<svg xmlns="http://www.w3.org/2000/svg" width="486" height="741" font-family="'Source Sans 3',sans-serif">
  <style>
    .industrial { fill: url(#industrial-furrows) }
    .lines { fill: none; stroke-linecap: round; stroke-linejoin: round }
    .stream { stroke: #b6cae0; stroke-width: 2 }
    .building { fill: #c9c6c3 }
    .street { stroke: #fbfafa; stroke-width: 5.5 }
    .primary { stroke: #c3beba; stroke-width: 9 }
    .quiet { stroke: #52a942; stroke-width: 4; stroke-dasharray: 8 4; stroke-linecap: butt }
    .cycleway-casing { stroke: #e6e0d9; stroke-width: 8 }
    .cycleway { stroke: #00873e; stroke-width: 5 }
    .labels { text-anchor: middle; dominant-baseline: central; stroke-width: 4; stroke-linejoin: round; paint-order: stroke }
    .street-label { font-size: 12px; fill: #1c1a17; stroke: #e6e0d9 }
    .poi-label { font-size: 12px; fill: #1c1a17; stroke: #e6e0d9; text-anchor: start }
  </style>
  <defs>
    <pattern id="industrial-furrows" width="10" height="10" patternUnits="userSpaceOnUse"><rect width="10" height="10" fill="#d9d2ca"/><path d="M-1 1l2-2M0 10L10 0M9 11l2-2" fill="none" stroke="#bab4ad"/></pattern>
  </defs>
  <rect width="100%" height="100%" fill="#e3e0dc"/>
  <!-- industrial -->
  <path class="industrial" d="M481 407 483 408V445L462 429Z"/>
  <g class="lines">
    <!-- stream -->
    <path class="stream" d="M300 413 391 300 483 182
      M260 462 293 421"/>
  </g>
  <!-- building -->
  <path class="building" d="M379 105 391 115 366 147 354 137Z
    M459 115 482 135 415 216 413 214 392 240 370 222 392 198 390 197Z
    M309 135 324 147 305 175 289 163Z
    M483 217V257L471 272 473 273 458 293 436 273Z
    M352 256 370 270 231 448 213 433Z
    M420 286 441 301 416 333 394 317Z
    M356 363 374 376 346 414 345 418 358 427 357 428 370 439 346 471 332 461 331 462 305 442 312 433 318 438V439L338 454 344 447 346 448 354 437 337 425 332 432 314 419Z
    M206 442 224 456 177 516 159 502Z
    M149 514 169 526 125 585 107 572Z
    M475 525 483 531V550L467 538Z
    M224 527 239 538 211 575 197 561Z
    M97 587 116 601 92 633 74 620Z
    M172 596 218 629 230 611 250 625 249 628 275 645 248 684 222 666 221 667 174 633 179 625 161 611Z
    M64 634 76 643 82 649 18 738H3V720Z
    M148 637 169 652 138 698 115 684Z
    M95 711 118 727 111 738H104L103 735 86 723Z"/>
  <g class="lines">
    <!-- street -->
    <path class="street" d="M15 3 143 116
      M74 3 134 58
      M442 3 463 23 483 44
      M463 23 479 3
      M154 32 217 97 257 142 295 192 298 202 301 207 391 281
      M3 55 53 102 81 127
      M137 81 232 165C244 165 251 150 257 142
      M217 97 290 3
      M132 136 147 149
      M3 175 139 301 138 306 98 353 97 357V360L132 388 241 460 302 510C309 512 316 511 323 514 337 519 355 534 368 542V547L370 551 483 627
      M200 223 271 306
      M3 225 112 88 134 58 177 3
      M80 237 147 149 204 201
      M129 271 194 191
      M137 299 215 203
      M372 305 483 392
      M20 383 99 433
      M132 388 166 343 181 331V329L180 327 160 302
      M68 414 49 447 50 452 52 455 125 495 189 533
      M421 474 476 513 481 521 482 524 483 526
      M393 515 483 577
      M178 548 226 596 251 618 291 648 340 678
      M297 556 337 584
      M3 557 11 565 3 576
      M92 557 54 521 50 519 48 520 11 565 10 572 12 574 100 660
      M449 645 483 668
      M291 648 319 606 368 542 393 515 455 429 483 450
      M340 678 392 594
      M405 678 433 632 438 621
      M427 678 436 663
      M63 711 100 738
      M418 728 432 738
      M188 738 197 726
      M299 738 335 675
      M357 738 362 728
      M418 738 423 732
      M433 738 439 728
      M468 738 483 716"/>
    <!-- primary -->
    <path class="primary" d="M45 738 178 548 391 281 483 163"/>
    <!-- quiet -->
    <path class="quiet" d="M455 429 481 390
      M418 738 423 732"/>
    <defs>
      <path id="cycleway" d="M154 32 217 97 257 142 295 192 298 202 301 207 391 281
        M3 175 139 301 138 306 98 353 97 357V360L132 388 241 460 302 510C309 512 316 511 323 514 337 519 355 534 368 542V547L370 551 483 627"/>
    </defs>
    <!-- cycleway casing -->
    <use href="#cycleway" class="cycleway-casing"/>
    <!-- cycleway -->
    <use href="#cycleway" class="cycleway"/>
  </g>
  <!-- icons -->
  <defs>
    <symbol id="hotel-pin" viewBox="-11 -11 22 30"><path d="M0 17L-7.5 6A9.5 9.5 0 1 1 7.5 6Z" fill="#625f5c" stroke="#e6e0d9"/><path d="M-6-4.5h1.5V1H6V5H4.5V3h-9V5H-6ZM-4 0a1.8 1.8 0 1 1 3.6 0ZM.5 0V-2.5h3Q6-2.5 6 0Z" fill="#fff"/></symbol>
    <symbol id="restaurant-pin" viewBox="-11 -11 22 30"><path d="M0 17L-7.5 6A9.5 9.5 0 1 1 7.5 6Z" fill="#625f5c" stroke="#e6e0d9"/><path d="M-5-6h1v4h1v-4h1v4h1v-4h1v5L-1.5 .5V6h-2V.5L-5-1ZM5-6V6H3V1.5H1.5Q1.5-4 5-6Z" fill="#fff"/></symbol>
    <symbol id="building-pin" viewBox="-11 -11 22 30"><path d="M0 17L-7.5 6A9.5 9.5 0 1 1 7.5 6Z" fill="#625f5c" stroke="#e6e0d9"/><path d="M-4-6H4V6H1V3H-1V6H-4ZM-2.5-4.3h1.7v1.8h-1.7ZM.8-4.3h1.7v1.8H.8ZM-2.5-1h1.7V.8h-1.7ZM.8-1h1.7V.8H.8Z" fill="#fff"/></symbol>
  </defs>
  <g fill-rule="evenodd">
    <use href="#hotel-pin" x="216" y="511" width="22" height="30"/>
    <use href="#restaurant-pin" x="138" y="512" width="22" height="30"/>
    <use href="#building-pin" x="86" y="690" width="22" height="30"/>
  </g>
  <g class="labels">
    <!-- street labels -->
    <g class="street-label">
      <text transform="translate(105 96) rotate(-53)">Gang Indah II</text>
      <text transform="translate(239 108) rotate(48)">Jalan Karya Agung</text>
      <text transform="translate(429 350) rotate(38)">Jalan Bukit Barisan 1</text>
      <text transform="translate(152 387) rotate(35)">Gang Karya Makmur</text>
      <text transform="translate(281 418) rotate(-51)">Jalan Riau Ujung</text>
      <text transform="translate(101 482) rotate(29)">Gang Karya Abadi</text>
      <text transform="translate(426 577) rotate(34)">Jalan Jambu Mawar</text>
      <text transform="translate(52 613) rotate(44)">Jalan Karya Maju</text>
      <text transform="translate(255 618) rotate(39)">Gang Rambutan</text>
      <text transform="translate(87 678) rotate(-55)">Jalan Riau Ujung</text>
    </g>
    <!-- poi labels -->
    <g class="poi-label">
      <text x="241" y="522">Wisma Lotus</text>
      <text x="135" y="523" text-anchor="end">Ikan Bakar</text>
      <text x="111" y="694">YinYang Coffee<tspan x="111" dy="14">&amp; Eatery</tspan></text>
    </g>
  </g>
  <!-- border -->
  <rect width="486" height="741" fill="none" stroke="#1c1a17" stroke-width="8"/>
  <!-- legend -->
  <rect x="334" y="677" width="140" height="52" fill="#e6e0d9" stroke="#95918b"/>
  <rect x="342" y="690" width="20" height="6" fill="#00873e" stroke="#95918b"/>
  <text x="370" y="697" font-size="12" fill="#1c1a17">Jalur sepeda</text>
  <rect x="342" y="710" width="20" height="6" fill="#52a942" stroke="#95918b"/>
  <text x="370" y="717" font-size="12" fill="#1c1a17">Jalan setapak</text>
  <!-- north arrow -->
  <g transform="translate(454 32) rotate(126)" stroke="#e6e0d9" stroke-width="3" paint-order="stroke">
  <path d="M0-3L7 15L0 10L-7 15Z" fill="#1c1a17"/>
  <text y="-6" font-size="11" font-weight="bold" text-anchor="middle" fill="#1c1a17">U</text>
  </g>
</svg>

■ **TASK BRIEF**
Among the lines of the material above, find those with the word "building". Copy each one.

■ **THE COMPLETED TASK**
    .building { fill: #c9c6c3 }
  <!-- building -->
  <path class="building" d="M379 105 391 115 366 147 354 137Z
    <symbol id="building-pin" viewBox="-11 -11 22 30"><path d="M0 17L-7.5 6A9.5 9.5 0 1 1 7.5 6Z" fill="#625f5c" stroke="#e6e0d9"/><path d="M-4-6H4V6H1V3H-1V6H-4ZM-2.5-4.3h1.7v1.8h-1.7ZM.8-4.3h1.7v1.8H.8ZM-2.5-1h1.7V.8h-1.7ZM.8-1h1.7V.8H.8Z" fill="#fff"/></symbol>
    <use href="#building-pin" x="86" y="690" width="22" height="30"/>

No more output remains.